Medically reviewed by pediatrician and perinatal psychologist Polina Kizino
Praising effort helps babies build confidence and curiosity. From the very first months, your support — through smiles, tone, and simple words — shows that trying is valuable. This forms motivation, perseverance, and a love of learning that grows with your baby.
What’s Inside
Quick takeaways
From birth, babies feel your approval: through smiles, tone of voice, and touch.
It's important to praise effort and the process — not just the result.
Supporting even small efforts — like reaching for a toy — helps a baby develop persistence and curiosity.

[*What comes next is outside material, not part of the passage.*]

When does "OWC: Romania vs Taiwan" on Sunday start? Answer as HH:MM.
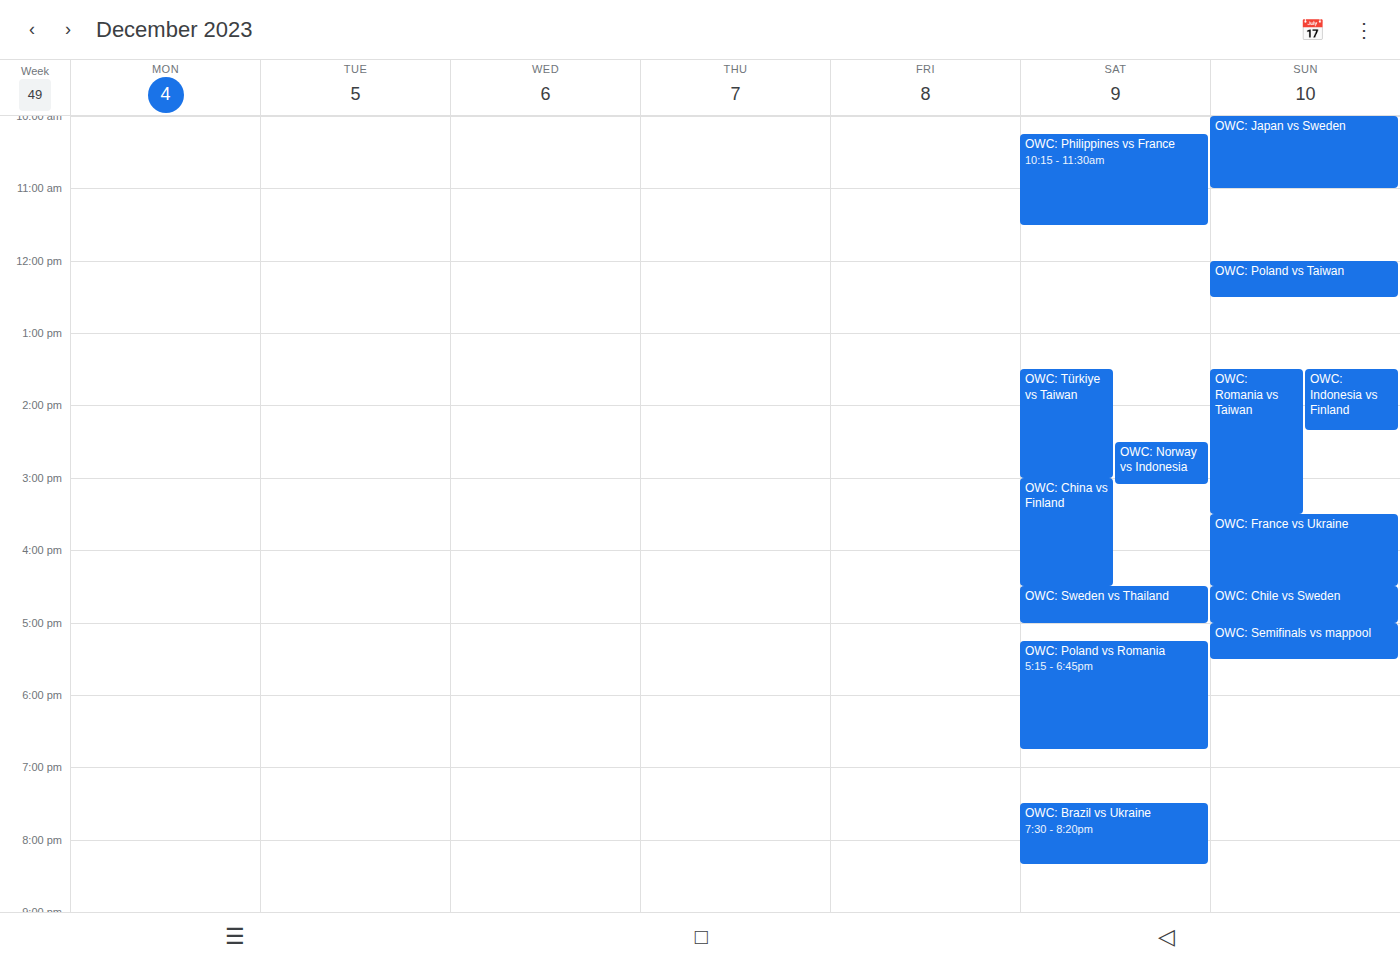
13:30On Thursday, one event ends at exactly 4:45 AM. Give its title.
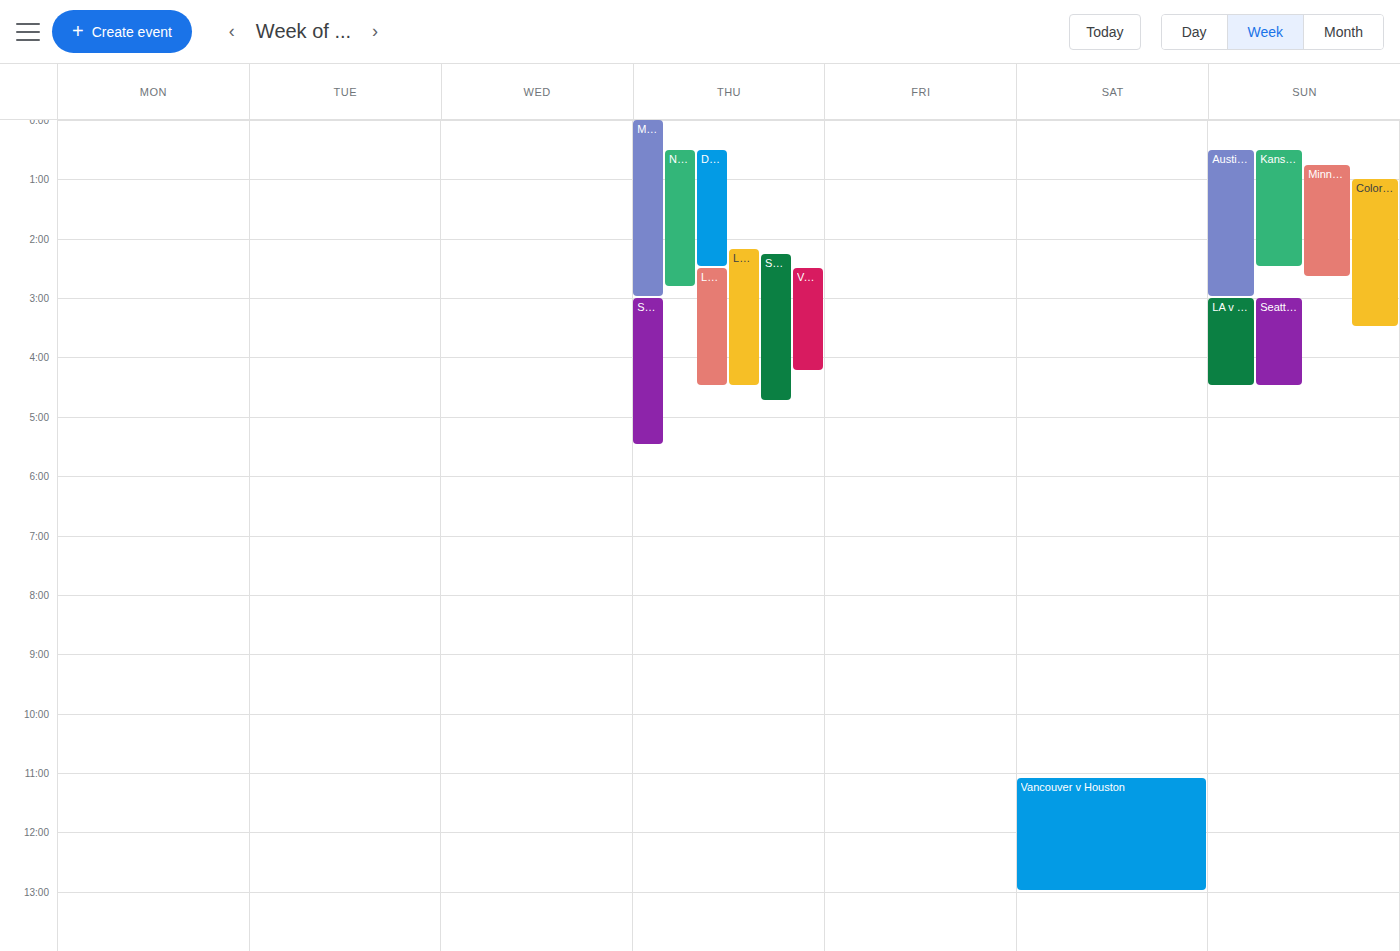
"San Jose v Houston"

True support means being close to your baby, celebrating small successes, and not demanding perfection.
Praising effort builds a growth mindset
Even very young babies sense the difference between being praised for being “smart” and being praised for trying.
Research shows that when children are told “you’re smart,” they may start avoiding difficult tasks — to protect that label. But praising effort helps them see challenges as opportunities, not threats.
This forms what's called a growth mindset — a foundation for confidence, persistence, and learning from mistakes.
Smiles and warm voice are essential praise in infancy
Babies don’t yet understand words, but they deeply feel your emotions. A joyful voice, soft tone, smiles, and clapping — all are interpreted as support and encouragement.
Such non-verbal reinforcement helps build neural connections in the brain that support social and emotional development.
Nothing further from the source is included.